This does force clients using `baseAddress` to consider the possibility that
the buffer does not represent allocated memory. However, we believe that most
clients are either using the Collection conformance and ignoring the
`baseAddress` property, or are immediately passing the pointer (and perhaps
also the count) to a C API, most of which accept null pointers with a 0 count.
In either case a null pointer should be treated no differently from any other
address with a count of 0. This API also allows converting to and from a pair
of `(UnsafePointer?, Int)` without losing information and without needing to
explicitly handle the nil case.

> Here is some data on standard library uses of UnsafeBuffer:
>
> - Used as Collection: 4 (mostly String operations)
> - Passed to C-style APIs (pointer and length): 1
> - Explicitly extracting the base address: 3 (all related to C strings)
>
> A "use" here is roughly "mentioned at least once in a function body".


## Impact on existing code

Any code that uses a pointer type (including Selector or NSZone) may be
affected by this change. For the most part our existing logic to handle last
year's nullability audit should cover this, but the implementer should test
migration of several projects to see what issues might arise.

> Anecdotally, in migrating the standard library to use this new logic I've been
> quite happy with nullability being made explicit.
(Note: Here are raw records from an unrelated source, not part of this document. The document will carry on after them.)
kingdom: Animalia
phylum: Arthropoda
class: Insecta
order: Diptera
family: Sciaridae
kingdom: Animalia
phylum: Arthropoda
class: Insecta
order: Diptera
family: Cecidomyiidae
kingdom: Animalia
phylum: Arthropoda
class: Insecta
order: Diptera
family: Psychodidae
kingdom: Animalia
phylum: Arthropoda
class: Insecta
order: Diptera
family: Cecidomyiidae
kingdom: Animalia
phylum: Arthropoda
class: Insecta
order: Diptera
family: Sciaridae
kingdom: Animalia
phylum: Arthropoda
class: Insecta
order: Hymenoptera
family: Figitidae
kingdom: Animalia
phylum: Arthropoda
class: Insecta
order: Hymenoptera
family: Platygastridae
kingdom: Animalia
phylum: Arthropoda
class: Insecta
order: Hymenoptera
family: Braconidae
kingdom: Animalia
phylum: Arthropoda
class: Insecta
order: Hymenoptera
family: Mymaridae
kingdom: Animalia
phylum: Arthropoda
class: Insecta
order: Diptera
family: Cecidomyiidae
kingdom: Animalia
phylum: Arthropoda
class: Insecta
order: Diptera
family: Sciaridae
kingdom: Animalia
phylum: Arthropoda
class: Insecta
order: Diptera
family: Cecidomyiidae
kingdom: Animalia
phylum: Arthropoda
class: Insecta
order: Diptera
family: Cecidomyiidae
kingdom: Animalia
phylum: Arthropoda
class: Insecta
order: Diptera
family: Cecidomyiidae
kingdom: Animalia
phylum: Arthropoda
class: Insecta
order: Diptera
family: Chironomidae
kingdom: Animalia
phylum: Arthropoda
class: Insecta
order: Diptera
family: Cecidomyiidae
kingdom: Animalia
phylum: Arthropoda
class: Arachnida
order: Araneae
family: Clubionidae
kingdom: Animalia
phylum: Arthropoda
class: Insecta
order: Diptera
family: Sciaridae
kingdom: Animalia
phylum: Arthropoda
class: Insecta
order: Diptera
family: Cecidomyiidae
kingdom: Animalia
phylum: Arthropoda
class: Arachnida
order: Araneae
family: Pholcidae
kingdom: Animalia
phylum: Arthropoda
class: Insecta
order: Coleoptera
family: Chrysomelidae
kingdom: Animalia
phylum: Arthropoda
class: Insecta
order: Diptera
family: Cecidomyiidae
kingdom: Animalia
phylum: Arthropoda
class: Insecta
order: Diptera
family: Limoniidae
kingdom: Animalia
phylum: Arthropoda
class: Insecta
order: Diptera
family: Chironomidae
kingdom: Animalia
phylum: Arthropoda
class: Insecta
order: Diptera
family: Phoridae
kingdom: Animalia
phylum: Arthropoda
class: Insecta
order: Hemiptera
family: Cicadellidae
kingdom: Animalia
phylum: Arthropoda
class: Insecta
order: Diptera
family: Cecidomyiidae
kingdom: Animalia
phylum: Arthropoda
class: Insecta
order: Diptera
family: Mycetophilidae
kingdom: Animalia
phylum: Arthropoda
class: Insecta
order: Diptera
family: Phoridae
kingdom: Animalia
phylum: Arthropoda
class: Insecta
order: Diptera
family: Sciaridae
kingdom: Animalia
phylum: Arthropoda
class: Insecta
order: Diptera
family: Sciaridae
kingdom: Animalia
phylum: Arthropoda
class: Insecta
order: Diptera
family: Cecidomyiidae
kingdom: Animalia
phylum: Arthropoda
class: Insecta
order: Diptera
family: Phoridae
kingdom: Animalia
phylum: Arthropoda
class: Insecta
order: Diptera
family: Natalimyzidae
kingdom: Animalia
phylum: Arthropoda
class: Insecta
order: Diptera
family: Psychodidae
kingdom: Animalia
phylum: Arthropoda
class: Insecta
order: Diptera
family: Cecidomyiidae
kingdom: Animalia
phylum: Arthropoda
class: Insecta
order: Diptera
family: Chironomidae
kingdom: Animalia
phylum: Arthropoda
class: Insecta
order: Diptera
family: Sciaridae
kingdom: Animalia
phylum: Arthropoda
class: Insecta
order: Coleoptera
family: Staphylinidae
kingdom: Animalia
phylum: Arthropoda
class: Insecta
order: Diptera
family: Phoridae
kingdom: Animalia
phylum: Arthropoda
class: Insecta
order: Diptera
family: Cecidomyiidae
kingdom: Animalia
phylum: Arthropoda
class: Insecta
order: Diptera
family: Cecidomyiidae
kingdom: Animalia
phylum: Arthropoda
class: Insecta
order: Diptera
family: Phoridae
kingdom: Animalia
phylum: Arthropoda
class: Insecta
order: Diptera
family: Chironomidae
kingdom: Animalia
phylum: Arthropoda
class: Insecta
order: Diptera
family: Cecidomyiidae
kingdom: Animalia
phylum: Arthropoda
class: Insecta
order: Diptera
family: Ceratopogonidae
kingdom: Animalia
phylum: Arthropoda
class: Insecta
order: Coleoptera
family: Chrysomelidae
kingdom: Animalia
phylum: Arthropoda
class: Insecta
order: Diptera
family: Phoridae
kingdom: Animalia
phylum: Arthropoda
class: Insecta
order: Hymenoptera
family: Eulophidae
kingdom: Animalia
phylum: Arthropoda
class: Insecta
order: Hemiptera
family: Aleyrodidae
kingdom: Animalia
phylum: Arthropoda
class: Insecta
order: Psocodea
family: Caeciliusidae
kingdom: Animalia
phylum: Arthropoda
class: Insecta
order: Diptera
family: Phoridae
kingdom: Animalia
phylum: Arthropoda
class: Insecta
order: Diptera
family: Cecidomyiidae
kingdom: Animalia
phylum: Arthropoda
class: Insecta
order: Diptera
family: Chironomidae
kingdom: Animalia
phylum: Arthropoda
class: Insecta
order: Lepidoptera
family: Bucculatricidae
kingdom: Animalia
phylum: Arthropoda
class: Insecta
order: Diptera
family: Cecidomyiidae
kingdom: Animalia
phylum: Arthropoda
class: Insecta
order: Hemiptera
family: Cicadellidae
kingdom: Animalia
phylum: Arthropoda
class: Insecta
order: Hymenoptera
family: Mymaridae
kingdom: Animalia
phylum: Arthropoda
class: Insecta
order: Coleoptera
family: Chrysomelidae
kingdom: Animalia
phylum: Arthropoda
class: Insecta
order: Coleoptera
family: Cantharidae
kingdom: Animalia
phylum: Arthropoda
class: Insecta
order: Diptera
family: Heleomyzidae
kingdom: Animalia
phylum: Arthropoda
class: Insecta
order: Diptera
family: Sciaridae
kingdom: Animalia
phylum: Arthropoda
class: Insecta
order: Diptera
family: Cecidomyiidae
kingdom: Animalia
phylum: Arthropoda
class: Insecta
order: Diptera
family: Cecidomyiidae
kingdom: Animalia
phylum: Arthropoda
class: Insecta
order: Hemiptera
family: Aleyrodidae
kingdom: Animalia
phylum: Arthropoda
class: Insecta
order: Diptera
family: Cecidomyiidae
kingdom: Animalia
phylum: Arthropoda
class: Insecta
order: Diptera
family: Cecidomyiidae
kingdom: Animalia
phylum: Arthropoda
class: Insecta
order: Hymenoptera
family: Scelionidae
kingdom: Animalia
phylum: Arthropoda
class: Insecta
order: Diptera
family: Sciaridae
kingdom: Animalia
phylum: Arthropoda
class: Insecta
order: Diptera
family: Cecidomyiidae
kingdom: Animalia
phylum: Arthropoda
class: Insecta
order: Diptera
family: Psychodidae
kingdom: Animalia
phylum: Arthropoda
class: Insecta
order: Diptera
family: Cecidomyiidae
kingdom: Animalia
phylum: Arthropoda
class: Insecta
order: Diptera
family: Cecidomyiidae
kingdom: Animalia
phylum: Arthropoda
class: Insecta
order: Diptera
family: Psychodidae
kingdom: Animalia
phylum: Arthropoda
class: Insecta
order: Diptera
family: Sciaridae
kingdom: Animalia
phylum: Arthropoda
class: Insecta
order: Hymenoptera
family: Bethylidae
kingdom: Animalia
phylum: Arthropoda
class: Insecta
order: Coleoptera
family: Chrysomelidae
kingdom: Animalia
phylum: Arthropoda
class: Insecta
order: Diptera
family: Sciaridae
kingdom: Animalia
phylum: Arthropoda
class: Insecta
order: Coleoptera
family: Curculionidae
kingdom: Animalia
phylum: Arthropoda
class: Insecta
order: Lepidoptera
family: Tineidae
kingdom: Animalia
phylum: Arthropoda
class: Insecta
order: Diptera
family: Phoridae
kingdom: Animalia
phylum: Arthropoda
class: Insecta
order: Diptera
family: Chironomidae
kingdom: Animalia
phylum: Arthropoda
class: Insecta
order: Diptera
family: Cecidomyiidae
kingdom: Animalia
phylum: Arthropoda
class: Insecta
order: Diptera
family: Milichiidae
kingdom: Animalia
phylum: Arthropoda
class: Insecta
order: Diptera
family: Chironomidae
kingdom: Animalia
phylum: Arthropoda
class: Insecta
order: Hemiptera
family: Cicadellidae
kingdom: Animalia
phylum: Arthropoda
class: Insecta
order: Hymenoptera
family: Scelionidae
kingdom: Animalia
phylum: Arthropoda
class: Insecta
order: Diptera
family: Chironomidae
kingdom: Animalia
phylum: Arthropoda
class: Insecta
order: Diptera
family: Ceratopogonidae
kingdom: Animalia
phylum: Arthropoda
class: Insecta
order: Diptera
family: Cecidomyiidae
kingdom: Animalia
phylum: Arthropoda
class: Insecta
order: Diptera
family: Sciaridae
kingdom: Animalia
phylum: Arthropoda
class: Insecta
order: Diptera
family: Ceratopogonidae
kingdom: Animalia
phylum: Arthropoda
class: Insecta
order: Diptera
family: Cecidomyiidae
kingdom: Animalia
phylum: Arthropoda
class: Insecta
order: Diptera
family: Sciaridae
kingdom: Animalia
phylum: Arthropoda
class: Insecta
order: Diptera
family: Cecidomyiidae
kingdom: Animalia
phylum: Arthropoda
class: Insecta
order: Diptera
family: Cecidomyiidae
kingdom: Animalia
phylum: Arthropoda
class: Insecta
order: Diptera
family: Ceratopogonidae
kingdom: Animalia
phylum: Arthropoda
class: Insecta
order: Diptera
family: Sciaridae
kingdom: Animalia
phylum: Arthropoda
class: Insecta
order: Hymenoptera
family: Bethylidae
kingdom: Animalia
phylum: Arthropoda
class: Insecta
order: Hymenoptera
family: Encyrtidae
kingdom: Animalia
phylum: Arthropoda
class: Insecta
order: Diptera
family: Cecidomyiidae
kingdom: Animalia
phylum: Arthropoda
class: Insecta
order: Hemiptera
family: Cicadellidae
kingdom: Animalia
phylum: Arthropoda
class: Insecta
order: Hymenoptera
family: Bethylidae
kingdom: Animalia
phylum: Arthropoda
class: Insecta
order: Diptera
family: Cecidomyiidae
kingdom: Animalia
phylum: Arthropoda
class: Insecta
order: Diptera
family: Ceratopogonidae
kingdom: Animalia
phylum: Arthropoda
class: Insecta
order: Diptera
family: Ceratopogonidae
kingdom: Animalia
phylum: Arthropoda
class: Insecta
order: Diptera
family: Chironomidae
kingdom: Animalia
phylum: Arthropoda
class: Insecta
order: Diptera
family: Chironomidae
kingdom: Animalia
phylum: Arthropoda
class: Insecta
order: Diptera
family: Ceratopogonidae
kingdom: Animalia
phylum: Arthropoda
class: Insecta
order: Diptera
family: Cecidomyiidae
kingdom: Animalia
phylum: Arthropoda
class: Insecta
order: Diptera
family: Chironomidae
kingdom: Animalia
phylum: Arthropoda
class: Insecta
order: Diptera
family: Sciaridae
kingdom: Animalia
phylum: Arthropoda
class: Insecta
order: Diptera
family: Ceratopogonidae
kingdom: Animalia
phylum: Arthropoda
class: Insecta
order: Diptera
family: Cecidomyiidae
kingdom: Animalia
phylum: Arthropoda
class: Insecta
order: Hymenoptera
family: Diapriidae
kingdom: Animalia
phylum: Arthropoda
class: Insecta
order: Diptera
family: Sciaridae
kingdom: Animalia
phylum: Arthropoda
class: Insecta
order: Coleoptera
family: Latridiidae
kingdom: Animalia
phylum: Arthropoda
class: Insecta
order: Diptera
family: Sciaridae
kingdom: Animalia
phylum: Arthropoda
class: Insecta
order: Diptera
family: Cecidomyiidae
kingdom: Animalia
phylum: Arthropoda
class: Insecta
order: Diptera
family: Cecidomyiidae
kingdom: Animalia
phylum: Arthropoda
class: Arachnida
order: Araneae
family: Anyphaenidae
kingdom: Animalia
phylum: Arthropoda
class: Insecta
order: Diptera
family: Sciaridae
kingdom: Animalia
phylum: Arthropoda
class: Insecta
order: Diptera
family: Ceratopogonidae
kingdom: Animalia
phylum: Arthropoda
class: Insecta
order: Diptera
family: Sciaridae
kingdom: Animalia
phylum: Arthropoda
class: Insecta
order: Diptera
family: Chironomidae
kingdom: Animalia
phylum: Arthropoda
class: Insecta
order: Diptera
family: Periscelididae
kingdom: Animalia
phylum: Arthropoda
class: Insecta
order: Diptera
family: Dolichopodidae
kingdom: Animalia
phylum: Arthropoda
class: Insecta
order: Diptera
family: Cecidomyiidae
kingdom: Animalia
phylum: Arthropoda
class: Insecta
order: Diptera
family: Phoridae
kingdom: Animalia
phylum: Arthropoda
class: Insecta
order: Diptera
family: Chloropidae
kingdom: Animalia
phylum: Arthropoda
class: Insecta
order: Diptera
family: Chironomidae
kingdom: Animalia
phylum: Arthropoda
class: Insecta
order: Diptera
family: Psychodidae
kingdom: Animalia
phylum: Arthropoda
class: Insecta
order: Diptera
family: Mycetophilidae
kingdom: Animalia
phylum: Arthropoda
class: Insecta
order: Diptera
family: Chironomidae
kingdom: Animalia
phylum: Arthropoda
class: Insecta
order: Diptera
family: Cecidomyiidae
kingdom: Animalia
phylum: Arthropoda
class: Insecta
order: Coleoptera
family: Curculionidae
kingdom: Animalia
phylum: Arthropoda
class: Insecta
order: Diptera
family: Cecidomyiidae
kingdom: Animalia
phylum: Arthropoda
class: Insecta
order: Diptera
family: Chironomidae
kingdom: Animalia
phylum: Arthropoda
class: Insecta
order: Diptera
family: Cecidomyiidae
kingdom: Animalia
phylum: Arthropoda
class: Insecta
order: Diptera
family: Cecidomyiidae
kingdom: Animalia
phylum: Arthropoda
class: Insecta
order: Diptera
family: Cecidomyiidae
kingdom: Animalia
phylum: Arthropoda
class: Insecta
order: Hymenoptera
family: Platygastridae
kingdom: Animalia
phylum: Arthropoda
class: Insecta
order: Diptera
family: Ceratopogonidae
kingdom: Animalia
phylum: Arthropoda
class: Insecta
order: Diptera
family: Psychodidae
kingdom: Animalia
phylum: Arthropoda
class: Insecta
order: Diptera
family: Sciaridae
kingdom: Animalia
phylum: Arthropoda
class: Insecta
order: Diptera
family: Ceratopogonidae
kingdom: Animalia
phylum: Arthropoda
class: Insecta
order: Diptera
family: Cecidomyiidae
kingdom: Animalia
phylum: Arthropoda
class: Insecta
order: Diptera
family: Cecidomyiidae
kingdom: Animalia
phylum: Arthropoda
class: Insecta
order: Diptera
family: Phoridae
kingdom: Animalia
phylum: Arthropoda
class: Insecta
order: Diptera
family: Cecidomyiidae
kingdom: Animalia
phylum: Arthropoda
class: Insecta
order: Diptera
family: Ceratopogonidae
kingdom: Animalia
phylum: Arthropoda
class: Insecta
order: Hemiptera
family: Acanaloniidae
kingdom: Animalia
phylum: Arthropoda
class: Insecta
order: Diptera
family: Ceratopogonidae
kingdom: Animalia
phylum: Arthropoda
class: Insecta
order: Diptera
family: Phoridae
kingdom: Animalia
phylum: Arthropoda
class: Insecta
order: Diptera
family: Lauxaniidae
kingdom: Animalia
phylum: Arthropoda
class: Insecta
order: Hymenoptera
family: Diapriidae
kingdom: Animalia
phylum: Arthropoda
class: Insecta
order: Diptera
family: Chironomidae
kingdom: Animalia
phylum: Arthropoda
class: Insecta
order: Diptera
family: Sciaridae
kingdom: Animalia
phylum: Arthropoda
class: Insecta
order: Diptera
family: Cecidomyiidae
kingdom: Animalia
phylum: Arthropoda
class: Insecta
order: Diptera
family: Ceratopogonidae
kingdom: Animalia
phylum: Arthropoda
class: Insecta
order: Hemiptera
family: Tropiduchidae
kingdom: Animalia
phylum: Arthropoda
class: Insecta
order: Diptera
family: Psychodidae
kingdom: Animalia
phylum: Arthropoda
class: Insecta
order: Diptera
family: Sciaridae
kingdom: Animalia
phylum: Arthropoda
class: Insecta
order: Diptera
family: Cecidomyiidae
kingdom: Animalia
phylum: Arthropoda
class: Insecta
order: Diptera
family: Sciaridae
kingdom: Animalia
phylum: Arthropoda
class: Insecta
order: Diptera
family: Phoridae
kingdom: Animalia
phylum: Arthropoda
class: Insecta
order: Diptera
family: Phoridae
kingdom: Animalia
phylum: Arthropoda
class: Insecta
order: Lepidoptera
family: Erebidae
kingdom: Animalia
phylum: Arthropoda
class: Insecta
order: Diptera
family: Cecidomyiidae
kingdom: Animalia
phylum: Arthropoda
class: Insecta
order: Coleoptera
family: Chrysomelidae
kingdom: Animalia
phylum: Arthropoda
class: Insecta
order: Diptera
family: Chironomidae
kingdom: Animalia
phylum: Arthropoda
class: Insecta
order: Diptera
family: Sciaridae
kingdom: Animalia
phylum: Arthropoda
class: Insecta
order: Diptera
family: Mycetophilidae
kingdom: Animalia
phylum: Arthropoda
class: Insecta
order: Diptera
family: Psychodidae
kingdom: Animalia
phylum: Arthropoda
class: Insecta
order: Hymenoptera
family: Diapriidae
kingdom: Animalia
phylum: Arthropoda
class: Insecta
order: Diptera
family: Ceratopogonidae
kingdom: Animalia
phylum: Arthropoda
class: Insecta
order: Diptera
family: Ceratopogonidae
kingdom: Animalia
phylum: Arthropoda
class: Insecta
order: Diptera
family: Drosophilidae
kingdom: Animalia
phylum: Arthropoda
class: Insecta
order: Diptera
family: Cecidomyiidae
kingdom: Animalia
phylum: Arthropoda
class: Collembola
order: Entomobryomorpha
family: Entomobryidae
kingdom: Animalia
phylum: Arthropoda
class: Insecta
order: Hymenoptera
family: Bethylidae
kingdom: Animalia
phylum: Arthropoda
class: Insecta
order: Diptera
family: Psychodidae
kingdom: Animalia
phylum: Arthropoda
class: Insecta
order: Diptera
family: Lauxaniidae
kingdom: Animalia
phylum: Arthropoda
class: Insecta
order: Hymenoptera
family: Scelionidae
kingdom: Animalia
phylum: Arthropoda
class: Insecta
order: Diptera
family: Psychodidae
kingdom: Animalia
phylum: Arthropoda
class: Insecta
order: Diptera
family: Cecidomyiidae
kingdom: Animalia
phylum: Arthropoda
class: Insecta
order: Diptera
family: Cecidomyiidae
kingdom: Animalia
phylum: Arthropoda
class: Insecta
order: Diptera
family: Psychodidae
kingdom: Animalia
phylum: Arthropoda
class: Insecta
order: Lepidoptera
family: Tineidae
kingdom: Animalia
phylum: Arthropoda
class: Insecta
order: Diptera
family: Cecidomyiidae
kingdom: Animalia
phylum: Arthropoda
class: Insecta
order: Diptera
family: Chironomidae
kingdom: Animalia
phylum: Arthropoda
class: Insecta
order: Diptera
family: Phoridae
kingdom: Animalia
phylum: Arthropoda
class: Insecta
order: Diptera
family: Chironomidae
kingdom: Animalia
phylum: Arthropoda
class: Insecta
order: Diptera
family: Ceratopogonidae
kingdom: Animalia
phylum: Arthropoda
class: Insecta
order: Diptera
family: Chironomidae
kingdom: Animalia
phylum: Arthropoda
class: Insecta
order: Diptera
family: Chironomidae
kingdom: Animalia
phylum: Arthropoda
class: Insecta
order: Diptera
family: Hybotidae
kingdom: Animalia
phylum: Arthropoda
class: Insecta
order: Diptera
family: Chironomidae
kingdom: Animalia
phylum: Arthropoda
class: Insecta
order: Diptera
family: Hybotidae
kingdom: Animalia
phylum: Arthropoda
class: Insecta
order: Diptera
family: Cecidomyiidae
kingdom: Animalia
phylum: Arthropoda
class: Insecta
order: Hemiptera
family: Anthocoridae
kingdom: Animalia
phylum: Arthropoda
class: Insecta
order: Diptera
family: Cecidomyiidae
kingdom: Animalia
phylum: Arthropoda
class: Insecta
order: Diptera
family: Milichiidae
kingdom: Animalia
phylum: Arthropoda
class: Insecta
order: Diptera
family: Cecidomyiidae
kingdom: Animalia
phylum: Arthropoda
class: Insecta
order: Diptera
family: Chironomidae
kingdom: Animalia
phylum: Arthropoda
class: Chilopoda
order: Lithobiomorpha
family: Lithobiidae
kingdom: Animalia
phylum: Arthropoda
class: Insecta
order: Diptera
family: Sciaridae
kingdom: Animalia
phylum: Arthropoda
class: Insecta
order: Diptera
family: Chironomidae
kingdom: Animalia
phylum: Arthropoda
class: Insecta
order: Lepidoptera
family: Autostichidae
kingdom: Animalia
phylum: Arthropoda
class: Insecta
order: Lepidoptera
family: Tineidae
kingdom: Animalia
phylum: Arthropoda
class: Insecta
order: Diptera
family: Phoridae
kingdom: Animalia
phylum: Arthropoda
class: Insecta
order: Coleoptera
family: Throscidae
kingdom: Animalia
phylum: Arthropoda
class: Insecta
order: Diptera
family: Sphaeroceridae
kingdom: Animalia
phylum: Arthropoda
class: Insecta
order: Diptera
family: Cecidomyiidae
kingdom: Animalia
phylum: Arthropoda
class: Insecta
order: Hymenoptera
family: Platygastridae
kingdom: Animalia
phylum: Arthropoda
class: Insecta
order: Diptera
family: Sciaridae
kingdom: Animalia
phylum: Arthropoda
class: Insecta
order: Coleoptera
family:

There are many places where
> a pointer really *can't* be nil.


## Alternatives considered

The primary alternative here would be to leave everything as it is today, with
`UnsafePointer` and friends including the null pointer as one of their normal
values. This has obviously worked just fine for nearly two years of Swift, but
it is leaving information on the table that can help avoid bugs, and is strange
in a language that makes fluent use of Optional. As a fairly major
source-breaking change, it is also something that we probably should do sooner
rather than later in the language's evolution.

Félix Cloutier also noted that this may prove problematic for porting Swift to
a platform where there are no invalid pointer values (usually an embedded
platform). However, Chris Lattner thinks this potential future issue should not
limit the improvements that can be made to Swift today (especially given the
lack of several other features necessary for low-level system programming, such
as `volatile`), and Doug Gregor pointed out that Clang and LLVM have the
assumption that "0 is an invalid pointer" hardcoded in many places already.
This is not an entirely satisfactory answer, but I agree that we should go
ahead with the language change regardless.


### Alternatives for UnsafeBufferPointer

The chosen API change for UnsafeBufferPointer does impose a cost on clients
that want to access and use the base address themselves: they need to consider
the `nil` case explicitly, where previously they wouldn't have had to. We
considered several alternatives, including:

- Using an arbitrary address with proper alignment whenever we would have used
`nil` as a base address.

- Eliminating `nil` from the `withUnsafeBufferPointer` APIs and then making
the `baseAddress` property non-optional; clients that need to deal with `nil`
could use an Optional UnsafeBufferPointer.

The ultimate consensus (both on the list and in off-list discussion with the
Swift core team) was that neither of these behave well when using
UnsafeBufferPointer to interoperate with C APIs, even if we could make
`withUnsafeBufferPointer`. We *do* eliminate the possibility of using the type
system to distinguish between "buffers that may have a null base address" and
"buffers known to have a non-null base address", but we're expecting that
distinction to not be a useful one anyway.